Tirasemtiv and dATP Synergistically Reverse the Acidosis-induced Depression of Myosin’s Force and Motion Generating Capacity

Abstract

In response to repeated, intense contractions muscle reduces its ability to generate force and velocity, characterizing fatigue. This reduction is due, in part, to the depressive direct effects of acidosis on myosin and thin-filament function, particularly at sub-saturating calcium concentrations. We sought to reverse these effects in vitro by 1) replacing ATP with 2-deoxy ATP (dATP), and 2) the addition of the troponin activator tirasemtiv (TR). We used a mini-ensemble laser trap assay to measure the force generating capacity with a regulated thin filament at pCa 7. Acidosis (pH 6.8 vs 7.4) significantly decreased myosin's force-generating capacity (0.80 ± 0.23 vs. 0.93 ± 0.29 pN; p < 0.05, at 6.8 and 7.4 respectively) as measured in a mini-ensemble laser trap assay. However, replacing the ATP with dATP and adding TR at pH 6.8 caused force to not only recover but increase above the control value at pH 7.4 (0.93 ± 0.007 vs. 1.32 ± 0.001; p < 0.05, for 7.4 and 6.8 respectively). The increased force at low pH (6.8) appeared to be due to an increased rate of myosin's attachment to the thin filament because the frequency of binding events was significantly increased under acidic conditions with dATP and TR (2.34 ± 2.94) added compared to ATP (0.47 ± 1.16; p < 0.05).
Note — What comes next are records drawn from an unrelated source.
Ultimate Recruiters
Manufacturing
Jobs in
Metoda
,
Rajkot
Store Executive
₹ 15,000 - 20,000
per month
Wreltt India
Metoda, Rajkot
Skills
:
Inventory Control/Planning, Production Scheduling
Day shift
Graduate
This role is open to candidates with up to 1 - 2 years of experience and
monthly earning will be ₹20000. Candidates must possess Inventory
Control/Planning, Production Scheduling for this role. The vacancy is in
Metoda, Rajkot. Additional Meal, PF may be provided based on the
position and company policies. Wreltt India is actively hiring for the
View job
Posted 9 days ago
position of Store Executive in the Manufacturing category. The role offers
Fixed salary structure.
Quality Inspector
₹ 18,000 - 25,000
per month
Overall, these findings suggest that acidosis directly inhibits myosin's ability to bind and translocate a regulated actin filament, and that these agents that increase myosin's rate of attachment to actin can reverse these effects in vitro. Thus, these results suggest that these agents might offer hope in mitigating the deleterious effects of muscle fatigue in clinical populations.